I’m using the MAX() function as a window function. Yet again, I’m using it with the column revenue_amount. There is no PARTITION BY in the OVER() clause because I’m not interested in separating data on any level. Defining the range is not that difficult: RANGE BETWEEN INTERVAL '3' DAY PRECEDING AND INTERVAL '1' DAY FOLLOWING. This will include the current date, three days before it, and one day after it.
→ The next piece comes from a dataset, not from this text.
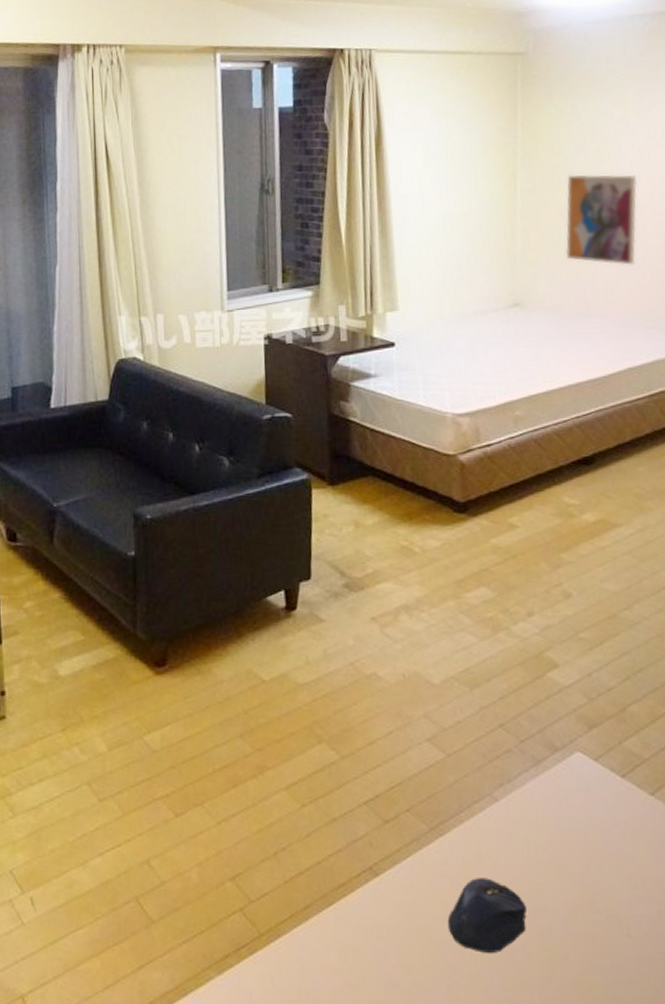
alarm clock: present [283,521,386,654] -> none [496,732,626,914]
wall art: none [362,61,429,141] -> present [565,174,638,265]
Here’s the result:

shop date revenue_amount max_revenue
Shop 1 2021-05-01 12,573.25 18,847.54
Shop 2 2021-05-01 11,348.22 18,847.54
Shop 1 2021-05-02 14,388.14 18,847.54
Shop 2 2021-05-02 18,847.54 18,847.54
Shop 1 2021-05-03 9,845.29 18,847.54
Shop 2 2021-05-03 14,574.56 18,847.54
Shop 1 2021-05-04 11,500.63 18,847.54
Shop 2 2021-05-04 16,897.21 18,847.54
Shop 1 2021-05-05 9,634.56 21,489.22
Shop 2 2021-05-05 14,255.87 21,489.22
Shop 1 2021-05-06 11,248.33 21,489.22
Shop 2 2021-05-06 21,489.22 21,489.22
Shop 2 2021-05-07 15,517.22 21,489.22
Shop 1 2021-05-07 14,448.65 21,489.22
Shop 2 2021-05-08 12,500.00 21,489.22
Shop 1 2021-05-08 6,874.23 21,489.22
Shop 2 2021-05-09 15,321.89 22,222.22
Shop 1 2021-05-09 9,784.33 22,222.22
Shop 1 2021-05-10 12,235.50 22,222.22
Shop 2 2021-05-10 22,222.22 22,222.22
Shop 1 2021-05-11 14,800.65 22,222.22
Shop 2 2021-05-11 5,894.12 22,222.22
Shop 2 2021-05-12 9,966.66 22,222.22
Shop 1 2021-05-12 18,845.69 22,222.22
Shop 1 2021-05-13 13,250.69 22,222.22
Shop 2 2021-05-13 4,987.56 22,222.22
Shop 1 2021-05-14 17,784.25 19,874.26
Shop 2 2021-05-14 12,567.45 19,874.26
Shop 2 2021-05-15 15,489.36 19,874.26
Shop 1 2021-05-15 19,874.26 19,874.26

Let’s check the result for 2021-05-05. Its range is from 2021-05-02 to 2021-05-06 by date. To get the maximum revenue in that range, SQL will compare values: 14,388.14, 18,847.54, 9,845.29, 14,574.56, 11,500.63, 16,897.21, 9,634.56, 14,255.87, 11,248.33, 21,489.22. Which one is the highest? It’s 21,489.22.